→ **Task**
Output exactly, in the material below, the lines from the one with "Health-conscious families can" through the one with "Ben Hurlbut from". Omit all pictures.

→ **Given entries**
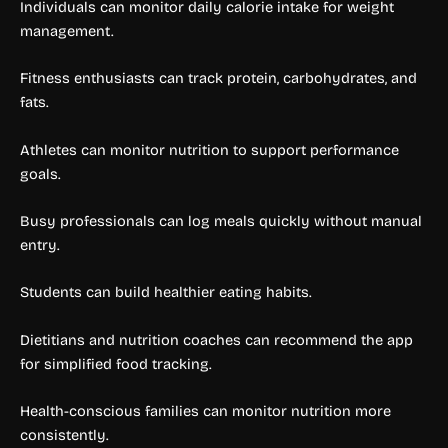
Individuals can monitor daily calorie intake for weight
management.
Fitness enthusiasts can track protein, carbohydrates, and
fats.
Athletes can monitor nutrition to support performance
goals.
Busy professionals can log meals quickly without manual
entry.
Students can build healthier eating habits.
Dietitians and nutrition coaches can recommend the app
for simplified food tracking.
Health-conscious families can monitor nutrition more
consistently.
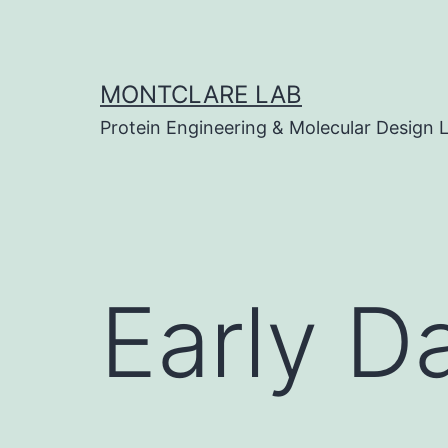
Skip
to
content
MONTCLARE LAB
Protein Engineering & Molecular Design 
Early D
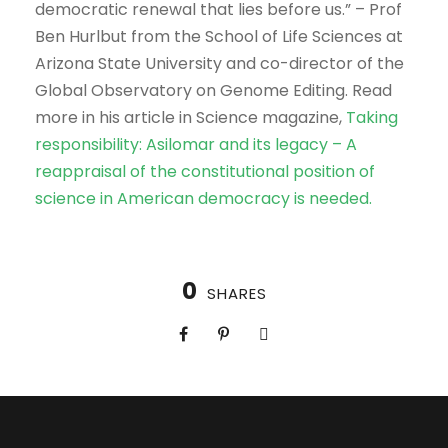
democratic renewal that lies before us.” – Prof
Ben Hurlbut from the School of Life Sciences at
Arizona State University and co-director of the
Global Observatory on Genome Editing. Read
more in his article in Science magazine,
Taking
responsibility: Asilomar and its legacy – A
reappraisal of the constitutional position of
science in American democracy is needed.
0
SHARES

* * *

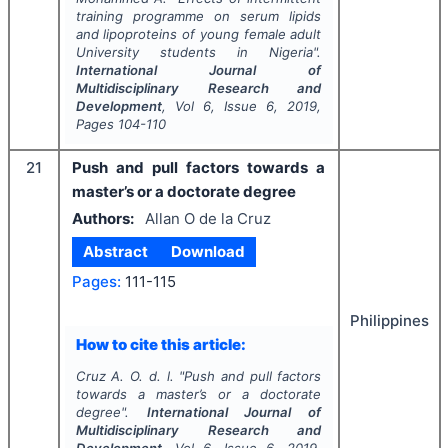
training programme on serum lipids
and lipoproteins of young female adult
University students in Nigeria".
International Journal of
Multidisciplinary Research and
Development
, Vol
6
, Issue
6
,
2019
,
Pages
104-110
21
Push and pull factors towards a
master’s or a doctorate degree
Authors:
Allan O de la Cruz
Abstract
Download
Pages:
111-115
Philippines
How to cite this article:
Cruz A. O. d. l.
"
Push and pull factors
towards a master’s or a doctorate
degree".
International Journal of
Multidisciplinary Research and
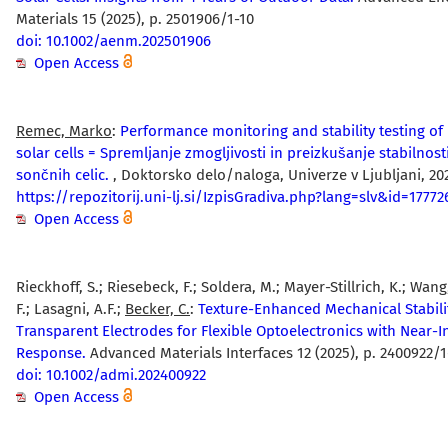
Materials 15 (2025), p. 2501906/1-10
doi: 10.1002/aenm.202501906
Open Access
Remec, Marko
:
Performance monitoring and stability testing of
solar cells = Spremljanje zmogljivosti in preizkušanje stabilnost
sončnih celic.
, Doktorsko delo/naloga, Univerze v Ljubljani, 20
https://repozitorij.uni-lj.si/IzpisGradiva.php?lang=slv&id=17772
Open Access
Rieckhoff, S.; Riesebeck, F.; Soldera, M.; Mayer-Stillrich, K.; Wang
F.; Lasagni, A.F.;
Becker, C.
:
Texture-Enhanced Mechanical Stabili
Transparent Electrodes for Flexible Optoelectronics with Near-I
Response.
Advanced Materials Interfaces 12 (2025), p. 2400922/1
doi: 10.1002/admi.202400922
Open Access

--

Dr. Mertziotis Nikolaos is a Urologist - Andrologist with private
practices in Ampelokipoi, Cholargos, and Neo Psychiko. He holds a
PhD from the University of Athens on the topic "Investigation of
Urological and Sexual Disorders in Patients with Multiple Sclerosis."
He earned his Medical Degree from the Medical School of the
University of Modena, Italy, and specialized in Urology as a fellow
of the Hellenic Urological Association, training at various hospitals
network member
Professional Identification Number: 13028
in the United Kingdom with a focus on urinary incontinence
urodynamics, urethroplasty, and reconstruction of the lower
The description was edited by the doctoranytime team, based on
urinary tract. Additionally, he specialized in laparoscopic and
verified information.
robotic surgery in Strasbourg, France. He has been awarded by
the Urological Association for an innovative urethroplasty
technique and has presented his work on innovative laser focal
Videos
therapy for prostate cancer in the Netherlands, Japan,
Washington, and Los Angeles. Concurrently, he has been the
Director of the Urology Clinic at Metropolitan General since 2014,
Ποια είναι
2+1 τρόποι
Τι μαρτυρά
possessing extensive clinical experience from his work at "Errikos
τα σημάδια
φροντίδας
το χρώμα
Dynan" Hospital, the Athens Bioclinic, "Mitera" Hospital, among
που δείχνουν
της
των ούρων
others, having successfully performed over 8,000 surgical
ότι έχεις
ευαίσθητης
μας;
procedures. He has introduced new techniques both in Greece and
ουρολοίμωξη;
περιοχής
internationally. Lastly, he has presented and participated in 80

→ **Response box**
Health-conscious families can monitor nutrition more
consistently.
Skip
to
content
MONTCLARE LAB
Protein Engineering & Molecular Design 
Early D
democratic renewal that lies before us.” – Prof
Ben Hurlbut from the School of Life Sciences at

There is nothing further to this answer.